Nothing, however, could take precedence in my mind over the superb performances we heard in this Independence Day program. The choice of works already served promise of profound satisfaction: the clarinet trios of Mozart and Brahms for start and finish, with Beethoven’s A-major Cello Sonata in the middle. And the partnership of two senior musicians with two much younger ones exemplified music-making of the highest possible caliber.
As on many Olympic weekends, violist Alan Iglitzin, who started the festival 26 years ago, was playing with pianist Paul Hersh. Joining in were 22-year-old clarinetist Teddy Abrams (who also studied piano with Hersh) for the Mozart and Brahms, and cellist Clancy Newman, now in his early 30s, for Brahms and Beethoven.
The fact that Abrams and Newman are both active composers–Abrams conducts, too–may help to explain the sense of artistic insight that informed every note they played. But in the articulation of Mozart’s musical thought through the textures of his trio for viola, clarinet, and piano, it is the piano part that supplies the backbone, and so Hersh had the first opportunity to demonstrate the quality that was to characterize the entire concert.

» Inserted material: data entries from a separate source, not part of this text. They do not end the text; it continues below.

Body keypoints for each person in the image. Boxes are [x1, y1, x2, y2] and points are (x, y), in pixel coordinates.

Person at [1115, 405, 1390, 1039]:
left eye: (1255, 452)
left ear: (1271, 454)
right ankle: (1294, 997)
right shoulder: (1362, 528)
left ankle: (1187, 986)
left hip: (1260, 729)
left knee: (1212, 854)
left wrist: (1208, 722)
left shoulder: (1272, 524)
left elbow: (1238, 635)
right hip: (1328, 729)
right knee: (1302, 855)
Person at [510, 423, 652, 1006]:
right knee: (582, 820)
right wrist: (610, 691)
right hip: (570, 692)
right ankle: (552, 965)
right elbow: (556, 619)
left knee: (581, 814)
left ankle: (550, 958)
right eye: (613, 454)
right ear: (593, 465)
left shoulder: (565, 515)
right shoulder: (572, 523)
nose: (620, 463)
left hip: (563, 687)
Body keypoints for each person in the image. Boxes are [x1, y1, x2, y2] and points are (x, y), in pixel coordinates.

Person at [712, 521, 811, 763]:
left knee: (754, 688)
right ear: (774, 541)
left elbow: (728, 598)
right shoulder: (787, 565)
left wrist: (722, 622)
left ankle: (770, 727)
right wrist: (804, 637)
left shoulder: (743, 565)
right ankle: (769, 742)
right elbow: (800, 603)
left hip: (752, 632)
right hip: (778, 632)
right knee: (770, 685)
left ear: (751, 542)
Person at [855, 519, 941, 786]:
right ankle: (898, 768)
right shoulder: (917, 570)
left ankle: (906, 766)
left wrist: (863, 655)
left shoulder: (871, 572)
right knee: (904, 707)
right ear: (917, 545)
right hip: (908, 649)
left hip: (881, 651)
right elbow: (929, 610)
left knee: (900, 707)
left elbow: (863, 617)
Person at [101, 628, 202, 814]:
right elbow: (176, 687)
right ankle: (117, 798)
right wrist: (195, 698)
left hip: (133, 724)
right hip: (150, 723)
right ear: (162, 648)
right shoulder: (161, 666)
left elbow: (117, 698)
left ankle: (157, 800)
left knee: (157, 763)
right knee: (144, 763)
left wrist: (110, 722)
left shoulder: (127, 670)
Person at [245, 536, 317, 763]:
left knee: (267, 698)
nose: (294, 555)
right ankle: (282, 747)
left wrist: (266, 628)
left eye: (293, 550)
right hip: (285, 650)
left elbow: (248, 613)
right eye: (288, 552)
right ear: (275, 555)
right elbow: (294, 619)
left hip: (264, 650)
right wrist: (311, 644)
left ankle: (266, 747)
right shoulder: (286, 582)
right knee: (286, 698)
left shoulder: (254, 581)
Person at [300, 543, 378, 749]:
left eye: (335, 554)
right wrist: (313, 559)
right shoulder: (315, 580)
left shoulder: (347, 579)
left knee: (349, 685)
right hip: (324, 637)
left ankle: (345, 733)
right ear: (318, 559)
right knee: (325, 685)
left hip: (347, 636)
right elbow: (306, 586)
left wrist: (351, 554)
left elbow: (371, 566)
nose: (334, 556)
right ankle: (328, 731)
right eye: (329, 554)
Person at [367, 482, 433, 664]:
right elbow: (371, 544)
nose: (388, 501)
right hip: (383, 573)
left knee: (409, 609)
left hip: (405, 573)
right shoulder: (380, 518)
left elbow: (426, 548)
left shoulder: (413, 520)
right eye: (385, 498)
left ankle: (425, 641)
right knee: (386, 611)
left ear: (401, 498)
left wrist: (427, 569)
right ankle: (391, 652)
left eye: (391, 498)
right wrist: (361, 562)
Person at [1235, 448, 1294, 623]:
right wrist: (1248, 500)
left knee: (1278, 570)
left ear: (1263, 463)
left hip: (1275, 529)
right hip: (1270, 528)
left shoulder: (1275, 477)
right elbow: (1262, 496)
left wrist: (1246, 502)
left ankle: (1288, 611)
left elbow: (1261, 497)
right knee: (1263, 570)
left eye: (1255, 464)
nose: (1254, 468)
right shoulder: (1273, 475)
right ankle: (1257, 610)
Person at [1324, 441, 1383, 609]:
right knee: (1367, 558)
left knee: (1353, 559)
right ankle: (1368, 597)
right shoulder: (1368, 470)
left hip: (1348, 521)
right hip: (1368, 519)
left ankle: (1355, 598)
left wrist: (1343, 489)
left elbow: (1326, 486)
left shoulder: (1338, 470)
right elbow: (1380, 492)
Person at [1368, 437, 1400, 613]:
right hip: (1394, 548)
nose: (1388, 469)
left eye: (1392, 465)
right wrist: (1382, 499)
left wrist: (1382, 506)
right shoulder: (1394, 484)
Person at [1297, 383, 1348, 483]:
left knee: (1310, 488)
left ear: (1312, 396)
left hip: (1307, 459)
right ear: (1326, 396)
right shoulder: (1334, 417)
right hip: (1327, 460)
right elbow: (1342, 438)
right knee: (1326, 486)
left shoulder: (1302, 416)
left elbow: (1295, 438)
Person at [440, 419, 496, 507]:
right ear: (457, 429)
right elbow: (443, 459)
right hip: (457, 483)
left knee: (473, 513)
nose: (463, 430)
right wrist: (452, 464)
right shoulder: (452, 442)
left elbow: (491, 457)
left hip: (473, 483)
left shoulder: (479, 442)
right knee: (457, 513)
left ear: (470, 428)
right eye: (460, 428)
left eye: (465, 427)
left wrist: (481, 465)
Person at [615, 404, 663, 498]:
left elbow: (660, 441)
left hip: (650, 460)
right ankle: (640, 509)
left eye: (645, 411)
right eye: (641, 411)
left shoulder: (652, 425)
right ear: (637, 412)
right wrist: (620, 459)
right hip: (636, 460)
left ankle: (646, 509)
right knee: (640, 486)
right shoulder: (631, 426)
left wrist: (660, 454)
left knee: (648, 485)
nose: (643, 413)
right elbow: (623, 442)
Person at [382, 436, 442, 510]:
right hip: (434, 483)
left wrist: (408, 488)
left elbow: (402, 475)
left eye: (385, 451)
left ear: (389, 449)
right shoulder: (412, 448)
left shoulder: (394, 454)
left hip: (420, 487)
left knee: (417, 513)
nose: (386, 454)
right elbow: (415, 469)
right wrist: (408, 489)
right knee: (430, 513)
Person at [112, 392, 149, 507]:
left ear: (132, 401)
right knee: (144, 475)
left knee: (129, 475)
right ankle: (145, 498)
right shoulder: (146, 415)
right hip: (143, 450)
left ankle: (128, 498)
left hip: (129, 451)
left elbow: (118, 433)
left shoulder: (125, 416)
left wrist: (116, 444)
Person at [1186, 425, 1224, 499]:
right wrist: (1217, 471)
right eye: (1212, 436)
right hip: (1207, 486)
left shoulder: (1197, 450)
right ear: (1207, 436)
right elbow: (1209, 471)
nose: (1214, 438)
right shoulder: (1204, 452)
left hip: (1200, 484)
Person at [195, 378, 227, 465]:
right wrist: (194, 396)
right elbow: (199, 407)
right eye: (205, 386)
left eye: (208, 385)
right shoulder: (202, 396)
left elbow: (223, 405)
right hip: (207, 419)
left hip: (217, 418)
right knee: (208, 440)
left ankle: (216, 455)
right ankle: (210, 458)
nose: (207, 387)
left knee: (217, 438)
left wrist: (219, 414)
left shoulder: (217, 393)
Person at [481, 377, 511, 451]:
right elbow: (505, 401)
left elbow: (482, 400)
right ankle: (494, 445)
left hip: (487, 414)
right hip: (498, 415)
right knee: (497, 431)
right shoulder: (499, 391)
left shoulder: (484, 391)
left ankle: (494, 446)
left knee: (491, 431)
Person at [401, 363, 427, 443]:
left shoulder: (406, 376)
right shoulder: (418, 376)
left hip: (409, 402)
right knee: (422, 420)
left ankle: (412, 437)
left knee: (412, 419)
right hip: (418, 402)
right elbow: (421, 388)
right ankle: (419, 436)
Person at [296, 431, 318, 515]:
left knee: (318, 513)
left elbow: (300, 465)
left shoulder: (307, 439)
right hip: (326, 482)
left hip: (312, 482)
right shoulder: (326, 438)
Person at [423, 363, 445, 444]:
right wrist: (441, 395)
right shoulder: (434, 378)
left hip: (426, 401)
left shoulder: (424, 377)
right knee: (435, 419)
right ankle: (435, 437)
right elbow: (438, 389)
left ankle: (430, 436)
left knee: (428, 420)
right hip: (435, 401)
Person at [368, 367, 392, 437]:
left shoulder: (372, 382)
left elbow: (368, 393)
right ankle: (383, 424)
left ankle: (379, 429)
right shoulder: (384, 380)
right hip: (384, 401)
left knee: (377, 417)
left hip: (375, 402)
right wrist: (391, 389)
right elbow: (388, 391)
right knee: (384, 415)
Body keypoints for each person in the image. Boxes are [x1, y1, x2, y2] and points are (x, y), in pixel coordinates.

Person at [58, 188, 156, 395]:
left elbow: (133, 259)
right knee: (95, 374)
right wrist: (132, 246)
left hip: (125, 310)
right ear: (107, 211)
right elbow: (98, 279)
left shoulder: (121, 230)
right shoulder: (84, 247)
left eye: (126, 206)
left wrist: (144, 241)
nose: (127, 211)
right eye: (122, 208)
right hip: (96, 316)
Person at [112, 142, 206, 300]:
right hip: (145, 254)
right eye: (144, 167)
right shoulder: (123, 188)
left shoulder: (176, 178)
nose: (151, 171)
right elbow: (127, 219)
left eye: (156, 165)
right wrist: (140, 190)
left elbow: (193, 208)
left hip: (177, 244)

No line would be shaped without thought, no cadence turned without nuance and expressive point. Not that this was in any sense mannered playing–it just responded with total naturalness to the musical invention first of Mozart, and then of the two other composers.
Iglitzin was heard only in the Mozart trio, where he matched Hersh’s limpid tone and Abrams’s impeccable line with many graceful phrases of his own. Abrams, indeed, is already a clarinetist to be treasured: he has an extraordinarily wide and musical dynamic range, by which I mean not merely that he can play both softly and loudly, but that his pianissimo sustains extremes of subtle poetry and that his fortissimo is never harsh or piercing.
Newman, who provided a warmly sensuous string component in Brahms’s darker and more introverted trio, is a musician of no lesser gifts. His projection of the taxing cello part in the Beethoven sonata realized both the tigerish intensity of the more energetic sections and the (suitably!) Olympian serenity that prevails through much of the work.
On this idyllic afternoon, it was fascinating to observe how the four participants’ delightfully good-humored personal interplay between pieces gave place to utterly serious concentration as soon as the music started. And further performances are keeping up the standard thus set, as I shall be reporting from time to time.
Bernard Jacobson
NB: this review appeared also in the Seattle Times.